If Gregory is not the most dynamic narrator, he is not necessarily an unlikable one. There is something oddly charming about the way he indexes the quality of food at Alcatraz (the cake is generally good, the fried egg sandwiches are not) while cycling through the usual anecdotal genres of the prison memoir (the sex, the forced-feedings, the grudge killings, the riot, and so forth.) As we might also expect from a prison memoir, Alcatraz Screw is well-stocked with eccentric inmates, including the infamous Robert "Birdman" Stroud and George "Machine Gun" Kelley as well as the obligatory musicians, lunatics, autodidacts, and escape artists who make everyone's job more interesting if not always more bearable. And because it is a book about work, Alcatraz Screw also documents the petty animosities that build up in institutions. Here, Gregory spends some time settling old scores, skewering policies and practices that he found burdensome or dangerous (such as the relatively uncontrolled distribution of prescription drugs within the prison) and lampooning outside "experts" who refused to defer to the local wisdom of the officers when considering new rules for the facility. Indeed, Gregory is highly conscious of the dividing line between administrative and practical knowledge, and his allegiance to the latter made it difficult for him to observe what he describes as "Mickey Mouse rules that had nothing to do with safety, custody, or security." When officers violated these rules and earned formal sanctions, Gregory explains, they thumbed their noses at their supervisors by hanging copies of the complaints in their own lockers as petulant badges of honor. "By the end of my career," he continues, "the hook in my locker couldn't take any more complaints. It was overflowing. The pages of criticism impaled on that hook became one of the standing jokes on the island" (pp. 191-2).

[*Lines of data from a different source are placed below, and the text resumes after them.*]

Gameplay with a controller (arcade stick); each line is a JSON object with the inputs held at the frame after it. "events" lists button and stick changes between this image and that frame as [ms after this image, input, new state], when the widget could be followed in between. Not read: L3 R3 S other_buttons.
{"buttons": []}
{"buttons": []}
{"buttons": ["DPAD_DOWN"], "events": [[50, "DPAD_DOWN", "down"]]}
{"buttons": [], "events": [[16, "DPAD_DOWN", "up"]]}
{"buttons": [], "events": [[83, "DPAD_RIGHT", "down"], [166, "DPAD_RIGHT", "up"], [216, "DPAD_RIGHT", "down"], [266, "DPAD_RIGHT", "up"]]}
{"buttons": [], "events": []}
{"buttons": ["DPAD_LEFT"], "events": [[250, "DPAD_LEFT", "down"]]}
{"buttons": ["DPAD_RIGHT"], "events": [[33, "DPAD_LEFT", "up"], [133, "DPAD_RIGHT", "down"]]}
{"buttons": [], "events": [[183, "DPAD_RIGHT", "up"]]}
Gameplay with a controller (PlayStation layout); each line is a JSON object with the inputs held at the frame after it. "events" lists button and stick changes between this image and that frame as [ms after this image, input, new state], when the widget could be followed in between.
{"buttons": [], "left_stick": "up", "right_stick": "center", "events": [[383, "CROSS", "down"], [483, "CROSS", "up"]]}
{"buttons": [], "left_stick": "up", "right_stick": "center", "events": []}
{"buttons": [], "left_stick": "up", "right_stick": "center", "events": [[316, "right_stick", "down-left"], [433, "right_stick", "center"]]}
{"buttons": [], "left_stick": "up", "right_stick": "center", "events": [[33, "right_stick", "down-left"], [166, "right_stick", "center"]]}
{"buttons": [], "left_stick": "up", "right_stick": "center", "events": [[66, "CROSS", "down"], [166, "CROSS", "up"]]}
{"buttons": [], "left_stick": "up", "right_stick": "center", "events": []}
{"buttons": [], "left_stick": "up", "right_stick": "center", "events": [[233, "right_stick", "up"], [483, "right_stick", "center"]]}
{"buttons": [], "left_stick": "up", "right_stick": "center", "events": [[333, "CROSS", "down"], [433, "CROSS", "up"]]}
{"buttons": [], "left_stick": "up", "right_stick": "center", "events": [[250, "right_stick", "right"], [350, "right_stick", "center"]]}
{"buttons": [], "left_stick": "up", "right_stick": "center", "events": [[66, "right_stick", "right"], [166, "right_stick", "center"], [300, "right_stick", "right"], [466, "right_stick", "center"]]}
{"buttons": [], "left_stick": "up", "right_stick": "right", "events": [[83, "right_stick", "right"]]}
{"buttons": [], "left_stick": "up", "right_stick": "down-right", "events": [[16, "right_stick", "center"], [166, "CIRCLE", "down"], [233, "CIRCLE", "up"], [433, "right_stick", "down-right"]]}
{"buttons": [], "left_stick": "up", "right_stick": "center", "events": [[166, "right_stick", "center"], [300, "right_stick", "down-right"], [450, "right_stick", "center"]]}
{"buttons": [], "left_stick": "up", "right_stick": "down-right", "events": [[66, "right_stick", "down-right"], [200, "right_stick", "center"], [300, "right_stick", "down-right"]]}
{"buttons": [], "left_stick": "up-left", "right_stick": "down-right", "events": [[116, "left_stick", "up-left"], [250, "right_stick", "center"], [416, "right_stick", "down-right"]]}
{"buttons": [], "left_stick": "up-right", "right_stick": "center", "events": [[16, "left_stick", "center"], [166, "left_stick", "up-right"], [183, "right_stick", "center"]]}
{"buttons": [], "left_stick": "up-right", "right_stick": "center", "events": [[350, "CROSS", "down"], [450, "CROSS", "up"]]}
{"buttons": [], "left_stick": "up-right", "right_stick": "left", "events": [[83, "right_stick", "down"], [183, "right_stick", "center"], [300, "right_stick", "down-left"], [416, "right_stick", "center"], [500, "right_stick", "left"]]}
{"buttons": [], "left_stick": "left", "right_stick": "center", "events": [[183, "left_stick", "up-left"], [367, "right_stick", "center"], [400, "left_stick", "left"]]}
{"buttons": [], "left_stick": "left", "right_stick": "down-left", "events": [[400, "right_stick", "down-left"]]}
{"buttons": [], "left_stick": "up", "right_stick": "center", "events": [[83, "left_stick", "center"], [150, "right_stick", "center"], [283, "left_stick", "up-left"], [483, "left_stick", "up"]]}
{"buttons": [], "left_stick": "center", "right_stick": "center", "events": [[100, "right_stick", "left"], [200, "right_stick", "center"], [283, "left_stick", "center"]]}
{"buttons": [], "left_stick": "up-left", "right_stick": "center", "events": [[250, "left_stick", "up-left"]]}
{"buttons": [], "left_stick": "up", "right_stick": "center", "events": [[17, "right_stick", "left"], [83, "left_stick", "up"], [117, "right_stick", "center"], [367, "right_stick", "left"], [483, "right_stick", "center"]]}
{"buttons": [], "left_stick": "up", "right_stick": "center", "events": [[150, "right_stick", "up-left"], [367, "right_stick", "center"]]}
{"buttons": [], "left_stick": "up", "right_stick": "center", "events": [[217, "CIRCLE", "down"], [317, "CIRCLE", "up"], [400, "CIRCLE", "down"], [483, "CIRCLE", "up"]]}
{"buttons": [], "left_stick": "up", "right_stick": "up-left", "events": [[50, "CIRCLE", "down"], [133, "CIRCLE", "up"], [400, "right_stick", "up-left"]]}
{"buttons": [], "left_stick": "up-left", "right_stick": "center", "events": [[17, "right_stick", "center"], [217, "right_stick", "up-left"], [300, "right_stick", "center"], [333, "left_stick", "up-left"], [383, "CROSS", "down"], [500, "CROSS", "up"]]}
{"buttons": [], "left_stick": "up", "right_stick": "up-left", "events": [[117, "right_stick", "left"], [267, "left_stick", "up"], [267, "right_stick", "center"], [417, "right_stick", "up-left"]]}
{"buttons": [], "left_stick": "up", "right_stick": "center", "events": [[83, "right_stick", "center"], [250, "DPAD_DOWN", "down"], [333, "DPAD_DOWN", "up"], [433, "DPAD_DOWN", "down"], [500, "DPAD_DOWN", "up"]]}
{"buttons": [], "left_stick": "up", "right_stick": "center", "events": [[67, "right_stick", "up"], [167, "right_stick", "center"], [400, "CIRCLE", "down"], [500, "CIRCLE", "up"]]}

We might add another page (or paragraph) of criticism to Gregory's hook. While Alcatraz Screw makes for an interesting and sometimes compelling read, it is also frustrating to the extent that it tells us almost nothing about the lives of the author or his colleagues outside the confines and routines of the prison itself. For example, Gregory himself earned a degree from the San Francisco College of Chiropractic and evidently maintained a practice in the city for a number of years, yet he only mentions this in passing. And as for the excruciating back injury that ended his career? We learn of this on the next-to-last page of the book, and again without any of the detail that characterizes the book at its best. These omissions are best chalked up to the timing of Gregory's death, which took place before the manuscript ever reached an editor's hands. For that reason, Alcatraz Screw often feels choppy, unfocused, and maddeningly reticent about events and issues that might otherwise have been more completely fleshed out. Although he contends that "social changes in the country during the 1950s and early 1960s" permanently affected prison culture, he does not elaborate on this except to note that the mingling of white and black inmates on the same cellblock heightened tensions in the prison toward the end of his career. And while Gregory clearly believes that officers and staff eventually lost the struggle for power at Alcatraz (and elsewhere), the anecdotal quality of the text makes it difficult for the reader to see precisely how this struggle was lost.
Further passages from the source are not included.